Wenn sich über den Bach am Rande der Heide die Erlenzweige mit ihren unzählbaren Blütenkätzchen herniederneigen und die Sonne in das vom Wind gelöste Stäuben scheint, so daß die alten Bäume wie im eigensten Glückserschauern dastehen, dann ist im Bewußtsein der Menschen der Winter vergangen. Wie lichte Frühlingssträuße heben sich die gelblich grünbelaubten Birken von dem dunklen Hintergrund des Kiefernwaldes ab. Bald schon wird das dunkle Moorgelände umsäumt vom Kranz des weißen Wollgrasblühens, und in seltener Mannigfaltigkeit prangen die Wiesen wieder im Reichtum aller Farben, überschimmert vom bräun-lichgoldnen Blütenstaub der hohen Gräser … in diesen Zeiten, da noch der Kuckuck ruft und wie aus dunklem Brunnentraum das trunkene Dudliöh des Pirols, der Goldamsel, klingt. Bald ist Sommer, Die Getreidefelder des ebenen Landes liegen weit gebreitet wie ruhende Zeit. Schon blüht unter sonorem Bienengesumm die Heide wie ein Abendrot des Jahres. Unter Hchtdurchschienenen Ebereschentrauben liegen die weißen Wege da, als wären sie selber im Frieden der Natur im Dämmerschlaf versunken. Im Herbst brechen die Äste alter Bäume im Sturm der Zeit, und die alten Eichenstümpfe recken ihre Arme gegen das Schicksal der Vergänglichkeit des Lebens.

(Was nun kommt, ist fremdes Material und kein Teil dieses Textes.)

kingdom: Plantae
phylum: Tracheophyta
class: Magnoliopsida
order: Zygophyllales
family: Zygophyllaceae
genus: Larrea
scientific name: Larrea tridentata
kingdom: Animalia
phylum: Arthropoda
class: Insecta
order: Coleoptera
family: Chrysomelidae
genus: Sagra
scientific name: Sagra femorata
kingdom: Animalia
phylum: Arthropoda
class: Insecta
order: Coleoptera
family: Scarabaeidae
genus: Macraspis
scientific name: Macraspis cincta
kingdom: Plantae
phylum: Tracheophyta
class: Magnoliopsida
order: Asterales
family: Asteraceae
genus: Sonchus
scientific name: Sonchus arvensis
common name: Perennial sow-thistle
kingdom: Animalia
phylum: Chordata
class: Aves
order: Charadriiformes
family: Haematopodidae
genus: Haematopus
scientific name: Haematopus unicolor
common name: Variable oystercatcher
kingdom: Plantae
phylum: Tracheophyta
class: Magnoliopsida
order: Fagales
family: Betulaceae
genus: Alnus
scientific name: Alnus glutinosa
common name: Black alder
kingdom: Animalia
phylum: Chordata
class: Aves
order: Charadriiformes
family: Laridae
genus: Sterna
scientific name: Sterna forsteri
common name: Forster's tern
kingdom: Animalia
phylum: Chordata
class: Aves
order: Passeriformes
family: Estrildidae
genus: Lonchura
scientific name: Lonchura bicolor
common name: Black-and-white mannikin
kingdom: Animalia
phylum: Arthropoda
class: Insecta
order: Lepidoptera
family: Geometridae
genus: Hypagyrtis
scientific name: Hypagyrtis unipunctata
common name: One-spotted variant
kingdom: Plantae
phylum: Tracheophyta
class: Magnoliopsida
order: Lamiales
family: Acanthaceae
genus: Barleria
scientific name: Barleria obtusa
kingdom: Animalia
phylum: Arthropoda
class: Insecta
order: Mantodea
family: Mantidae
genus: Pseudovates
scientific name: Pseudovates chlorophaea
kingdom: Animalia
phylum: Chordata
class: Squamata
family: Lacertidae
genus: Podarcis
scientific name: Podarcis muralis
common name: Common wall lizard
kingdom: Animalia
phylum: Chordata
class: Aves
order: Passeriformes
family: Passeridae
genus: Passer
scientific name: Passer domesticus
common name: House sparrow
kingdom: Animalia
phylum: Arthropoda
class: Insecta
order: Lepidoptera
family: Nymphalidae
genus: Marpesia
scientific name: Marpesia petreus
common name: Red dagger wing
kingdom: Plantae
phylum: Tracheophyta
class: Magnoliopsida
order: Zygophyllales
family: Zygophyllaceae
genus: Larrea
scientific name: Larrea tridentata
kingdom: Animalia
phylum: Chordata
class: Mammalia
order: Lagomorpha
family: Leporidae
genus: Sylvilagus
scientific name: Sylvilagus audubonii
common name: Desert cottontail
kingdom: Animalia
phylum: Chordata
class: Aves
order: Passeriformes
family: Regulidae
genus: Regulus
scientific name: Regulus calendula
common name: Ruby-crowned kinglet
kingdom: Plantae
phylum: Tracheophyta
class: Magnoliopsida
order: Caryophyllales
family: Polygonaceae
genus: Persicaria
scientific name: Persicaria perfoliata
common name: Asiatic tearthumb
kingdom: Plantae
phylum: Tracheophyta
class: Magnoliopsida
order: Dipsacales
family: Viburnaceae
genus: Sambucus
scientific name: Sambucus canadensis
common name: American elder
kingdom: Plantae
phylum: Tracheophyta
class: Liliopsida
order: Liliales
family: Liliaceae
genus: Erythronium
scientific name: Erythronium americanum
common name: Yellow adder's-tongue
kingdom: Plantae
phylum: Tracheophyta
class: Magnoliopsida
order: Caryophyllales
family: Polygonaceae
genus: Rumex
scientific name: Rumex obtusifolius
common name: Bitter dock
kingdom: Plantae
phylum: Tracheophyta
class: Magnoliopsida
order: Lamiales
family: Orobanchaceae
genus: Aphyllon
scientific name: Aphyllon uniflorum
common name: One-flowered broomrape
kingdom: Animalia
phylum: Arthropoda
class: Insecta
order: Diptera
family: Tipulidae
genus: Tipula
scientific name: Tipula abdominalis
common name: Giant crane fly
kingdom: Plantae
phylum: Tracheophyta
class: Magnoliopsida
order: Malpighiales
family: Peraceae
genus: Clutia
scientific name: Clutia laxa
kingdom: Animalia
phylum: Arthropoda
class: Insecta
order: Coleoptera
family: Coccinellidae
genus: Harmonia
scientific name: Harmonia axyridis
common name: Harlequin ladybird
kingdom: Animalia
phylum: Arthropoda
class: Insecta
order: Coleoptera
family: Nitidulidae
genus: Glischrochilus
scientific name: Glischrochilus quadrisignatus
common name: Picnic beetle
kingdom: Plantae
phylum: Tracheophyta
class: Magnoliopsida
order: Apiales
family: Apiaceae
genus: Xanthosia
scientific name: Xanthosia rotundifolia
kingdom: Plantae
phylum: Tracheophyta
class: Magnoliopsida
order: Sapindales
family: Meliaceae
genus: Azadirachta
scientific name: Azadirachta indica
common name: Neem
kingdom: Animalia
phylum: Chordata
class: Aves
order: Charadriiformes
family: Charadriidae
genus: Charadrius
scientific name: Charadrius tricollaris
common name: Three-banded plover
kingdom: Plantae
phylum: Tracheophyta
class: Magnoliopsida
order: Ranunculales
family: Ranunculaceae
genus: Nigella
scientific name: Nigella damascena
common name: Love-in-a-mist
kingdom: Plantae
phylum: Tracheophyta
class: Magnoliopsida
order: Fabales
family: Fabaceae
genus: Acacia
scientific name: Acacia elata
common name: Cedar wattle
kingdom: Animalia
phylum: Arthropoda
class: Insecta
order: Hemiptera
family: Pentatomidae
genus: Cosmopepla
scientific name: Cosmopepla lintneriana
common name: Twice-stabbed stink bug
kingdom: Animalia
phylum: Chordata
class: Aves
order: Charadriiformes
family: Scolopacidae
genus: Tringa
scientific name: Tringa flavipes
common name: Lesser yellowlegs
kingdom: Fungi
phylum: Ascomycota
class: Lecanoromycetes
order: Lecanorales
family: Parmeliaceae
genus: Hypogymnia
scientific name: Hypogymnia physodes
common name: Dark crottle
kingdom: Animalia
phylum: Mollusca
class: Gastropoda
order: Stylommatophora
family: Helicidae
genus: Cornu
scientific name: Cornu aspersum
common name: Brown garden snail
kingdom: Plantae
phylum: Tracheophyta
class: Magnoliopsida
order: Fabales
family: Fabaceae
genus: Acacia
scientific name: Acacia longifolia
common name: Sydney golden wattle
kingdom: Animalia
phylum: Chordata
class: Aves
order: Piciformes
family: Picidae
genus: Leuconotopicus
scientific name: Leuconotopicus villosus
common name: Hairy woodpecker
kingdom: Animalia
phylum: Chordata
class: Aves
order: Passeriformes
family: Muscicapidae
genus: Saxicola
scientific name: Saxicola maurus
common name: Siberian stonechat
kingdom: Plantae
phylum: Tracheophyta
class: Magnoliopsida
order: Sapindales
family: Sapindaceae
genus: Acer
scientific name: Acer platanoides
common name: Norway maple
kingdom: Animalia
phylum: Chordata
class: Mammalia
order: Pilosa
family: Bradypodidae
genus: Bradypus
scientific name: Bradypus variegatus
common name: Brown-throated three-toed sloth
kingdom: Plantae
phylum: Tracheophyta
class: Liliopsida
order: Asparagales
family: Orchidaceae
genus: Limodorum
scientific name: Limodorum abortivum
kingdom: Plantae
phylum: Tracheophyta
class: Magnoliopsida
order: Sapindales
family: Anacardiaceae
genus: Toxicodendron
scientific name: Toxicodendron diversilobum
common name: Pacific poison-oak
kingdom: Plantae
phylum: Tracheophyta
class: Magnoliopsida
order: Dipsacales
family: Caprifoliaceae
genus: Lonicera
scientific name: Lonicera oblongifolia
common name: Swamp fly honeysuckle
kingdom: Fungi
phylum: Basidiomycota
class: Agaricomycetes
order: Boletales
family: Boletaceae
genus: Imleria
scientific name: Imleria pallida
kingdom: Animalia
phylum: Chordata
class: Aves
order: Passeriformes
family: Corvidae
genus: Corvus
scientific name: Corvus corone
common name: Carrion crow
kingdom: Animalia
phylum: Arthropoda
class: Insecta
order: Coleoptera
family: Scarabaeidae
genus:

Besänftigend jedoch liegt das Licht der schwindenden Sonne zinnoberrot im Geäst der alten Kiefern. Rauhreif verzaubert weihnachtlich Wald und Dorf, und im Walde ist ein tempelhafter Raum, in den der Schneesturm nur leise die Flocken niedersäuseln läßt, so leise, daß einem die Stille nur noch um so leiser erscheint. Mag es anderswo wenig oder mehr anders sein, die Jahreszeiten zu erleben: Es liegt ein unscheinbarer, aber um so feinerer Glanz auf den oft verborgeneren Dingen, der in das Geheimnis des Lebens zu leiten vermag. Romantik? Immerhin. Aber fern aller schwärmerischen Sentimentalität handelt es sich um seelisches Sein.

„Eine Stunde am Rande des Tages, und das Land ist zu allem bereit. Was du sehnst, meine Seele, sag es: Sei Heide, und, Heide, sei weit. Habe alte, alte Kurgane, wachsend und kaum erkannt, wenn es Mond wird Über das plane langvergangene Land.”

So und auch weiterhin wird dem Dichter Rainer Maria Rilke in seinem Stundenbuch die Heide mit ihren Grabhügeln (Kurganen) zum Sinnbild und damit zum Erlebnis des „Alten, den ich kaum von der Nacht unterscheide”, für den alles „innen ist, Himmel und Heide und Haus”, des ewigen Gottes. Was aber bedeutet „Heimat” als seelisches Sein in diesem Bedenken? Heimat der Kindheit und Jugend, immer aber auch Heimat im steten Zurückfinden zu sich selbst. Und so aber auch kann Heimat immer wieder werden, wo man mit der Landschaft und den Menschen zu einem inneren Kontakt gelangen kann. Jede Stunde kann neuer Anfang sein, an jedem Morgen wird wieder das Licht ein Geschenk zu neuer Lebensbejahung. Auch über Drevenack läuten morgens, mittags und abends die Glocken der alten Kirche weit über das Land, die Menschen zu einigen, damit Friede sei in Heimat und Land und über der ganzen Welt.

Es wurden in letztvergangenen Jahren auch in Drevenack viele neue Häuser gebaut und bezogen von Menschen, die die Ruhe der Einsamkeit, wie sie die Heide zu bieten vermag, suchten, sich selbst wiederzufinden aus dem Lärm der großen Städte.

Es ist wohl zu erwarten, daß sie in der Zuneigung dieser Landschaft diese nicht nur zu schätzen, sondern auch zu schützen wissen. Auch dem in diese Heimat Hineingeborenen ist zu wünschen, daß er sich ihrer Besonderheit bewußt wird — des Wesens dieses alten Landes, dem zuliebe dieser Beitrag geschrieben wurde.

Auch die Tradition ist ein Faktor unseres inneren Seins, der uns über die Gegenwart sicher in die Zukunft zu leiten vermag.